Я тихо выругался про себя. Играя с моей свободой воли, Бадхен не позаботился убрать полностью все последствия «невинной забавы», и теперь я, судя по всему, был обречен до конца своих дней ощущать отголоски той бури, которую пробудила во мне его шутка. Я внезапно осознал, что всерьез раздумываю о возвращении в Израиль — чтобы еще раз взглянуть на него и разобраться с чувствами. И в то же время, меня трясло от страха.
— Ты меня до дурки так доведешь, Бадхен — пробормотал я, и решительно повернул назад — к дому.
Прошел пару кварталов, когда уже совсем стемнело.
Возле Староновой синагоги я остановился. На улице не было ни души, круглые уличные фонари освещали светлые стены синагоги, над которыми нависала огромная треугольная крыша. Я вспомнил, как поднимался на ее чердак в поисках ответов на вопросы, и как горько было не найти там ничего.
А что же теперь, подумалось мне. Целый год я провел среди тех, кто творил вселенную. Почему ни разу за все время мне не пришло в голову задать им все те вопросы, которые копились в моем разуме веками?
Тихий звук отвлек меня от невеселых мыслей. Я замер и прислушался.
Сначала показалось, что где-то вдалеке едва слышно капает вода — размеренные капли через одинаковые интервалы в пару секунд.
Потом звук стал немного громче, и я понял, что это.
Звук шагов. Медленных, размеренных приближающихся шагов.
Я сглотнул.
Мог ли это быть околоточный сторож, ежели таковой все еще здесь имелся? Либо какой-то запоздалый прохожий… очень медлительный прохожий.
Я медленно пошел навстречу звуку. Здравый смысл умолял не делать глупостей и убираться подобру-поздорову, но мне надо было знать.
Еще пара шагов, и я достиг угла синагоги. Заглянул за него, и увидел то, что мечтал увидеть на протяжении веков.
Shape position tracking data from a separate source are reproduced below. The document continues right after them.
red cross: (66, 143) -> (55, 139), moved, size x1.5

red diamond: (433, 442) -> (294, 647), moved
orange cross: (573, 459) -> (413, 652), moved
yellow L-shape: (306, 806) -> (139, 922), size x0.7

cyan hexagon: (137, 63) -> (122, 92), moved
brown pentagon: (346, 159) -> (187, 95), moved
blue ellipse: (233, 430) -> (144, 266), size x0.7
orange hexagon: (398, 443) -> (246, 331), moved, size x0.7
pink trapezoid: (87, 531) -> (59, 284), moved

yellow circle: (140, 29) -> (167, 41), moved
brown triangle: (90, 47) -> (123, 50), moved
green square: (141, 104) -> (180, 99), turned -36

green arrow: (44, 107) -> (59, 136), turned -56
Невысокий, едва лишь метра два с половиной-три, из серо-бурой глины. Он шел мимо меня, и если я вел бы себя достаточно тихо, прошел бы, не заметив.
Бесформенные руки двигались мерно, слегка покачиваясь вдоль тела. Глаза-щелки были лишь двумя дырками в глиняном черепе, и между ними — углубление, в котором, верно, и был вложен пергамент с нужной формулой.
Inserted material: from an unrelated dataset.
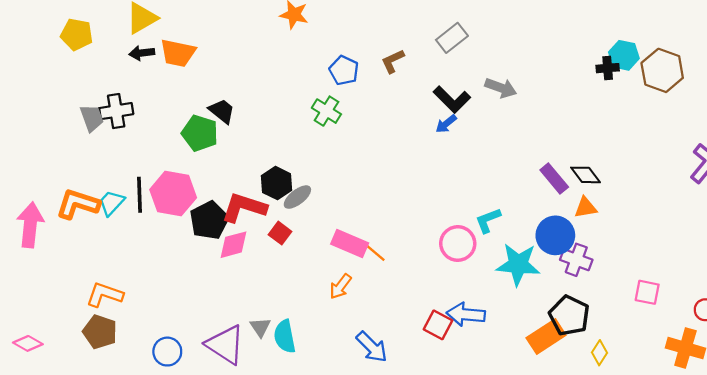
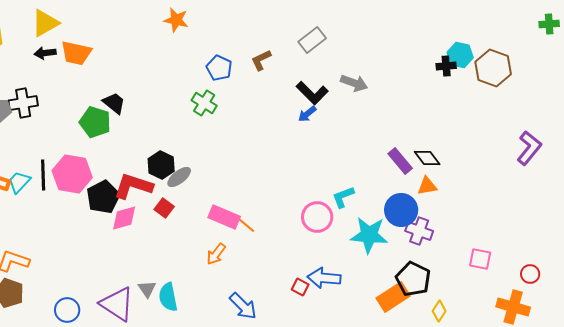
red square: (438, 325) -> (300, 287), size x0.7

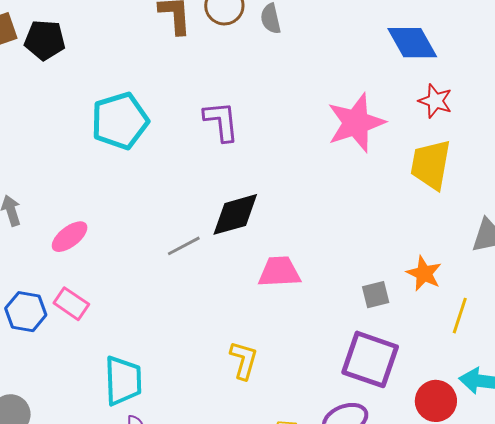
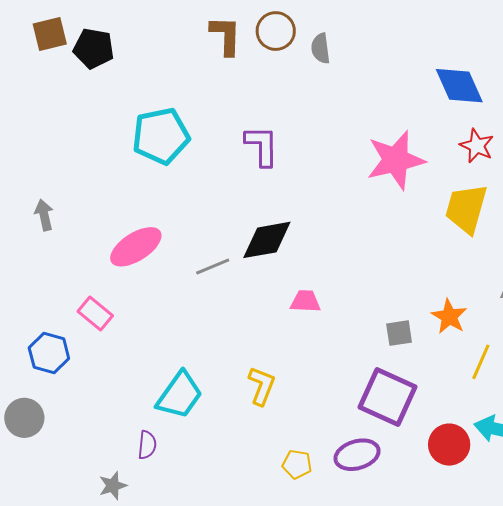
pink ellipse: (70, 237) -> (136, 247), moved, size x1.4
pink trapezoid: (279, 272) -> (305, 301), size x0.7
blue hexagon: (26, 312) -> (49, 353), moved
cyan trapezoid: (123, 381) -> (180, 395), moved, turned 32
Внезапно он остановился. Голова начала медленно поворачиваться…
Поворачиваться в мою сторону.
Ждать я не стал — и махнул бегом так быстро, как только мог, всей душой моля, чтобы «проклятье» Бадхена помогло спасти меня от глиняного истукана.
Мне повезло — или же я просто не представлял собой угрозы нынешним обитателям квартала. Голем не гнался за мной, даже, наверное, не собирался.
К дому я подошел уже обычным шагом, что было сил кляня про себя учеников Магараля, которые, получив от меня тогда, три сотни лет назад, огромное пожертвование в синагогу, показали пустой пыльный чердак, и, должно быть, тихо смеялись в бороды, пока я заглядывал во все темные углы, пытаясь найти хоть какие-то остатки глиняной фигуры.
Смешно, подумал я уже лежа в постели. Голем всегда олицетворял для меня доказательство существования божественного начала. Казалось, что увидев его, я получу бесспорное подтверждение божественной сущности, и на том успокоюсь, тогда как существование Бадхена этим доказательством не являлось никоим разом, тем более после его слов, что вместо божественной искры в сердце мироздания изначально была лишь пустота.
Но голема я сегодня увидел — а уверенности не появилось.
А ещё стало казаться, что Бадхен решил снова взяться за меня.
Весна закончилась, и как-то в дождливый июньский день в мою жизнь вновь вошел Финкельштейн- без предварительного звонка и приглашения, принеся с собой отчетливое ощущение дежавю.